L’opposition, composée d’islamistes, de nationalistes et de libéraux, avait remporté les élections parlementaires de février, mais la Cour constitutionnelle a annulé ce scrutin en juin et a rétabli l’ancien Parlement favorable au gouvernement.
Par ailleurs, les dirigeants de l’opposition insistent sur le fait qu’ils ne veulent pas nuire à la famille régnante des Al-Sabah et ont réaffirmé leur loyauté à l’émir vendredi, tout en lui demandant de nouveau de retirer l’amendement controversé.
En outre, et dans ce qui semble être une médiation pour sortir de la crise, l’émir cheikh Sabah Al-Ahmad Al-Sabah a rencontré tard dimanche quatre figures de l’opposition, dont deux anciens députés islamistes.
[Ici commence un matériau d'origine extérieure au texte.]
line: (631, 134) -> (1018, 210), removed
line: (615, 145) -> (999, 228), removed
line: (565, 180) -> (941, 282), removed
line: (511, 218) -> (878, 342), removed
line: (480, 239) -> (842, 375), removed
C’est la première rencontre entre l’émir et l’opposition depuis le début de la crise il y a quelques semaines.
L’ancien député Mohammad Hayef a indiqué sur Twitter que l’émir leur avait dit qu’il acceptait toute décision que rendrait la Cour constitutionnelle sur l’amendement de la loi électorale, à l’origine de la crise actuelle. Rien n’est réglé pour autant, puisqu’en février dernier, lorsque l’opposition a remporté les élections générales, c’est cette même Cour constitutionnelle qui a annulé le vote et a réinstallé le Parlement précédent, pro-gouvernemental. Par ailleurs, si ces élections ont bien lieu le 1er décembre prochain, ce sera la cinquième fois depuis 2006, et donc la deuxième fois depuis le début de l’année 2012, après les législatives de février, que les Koweïtiens choisissent leurs députés.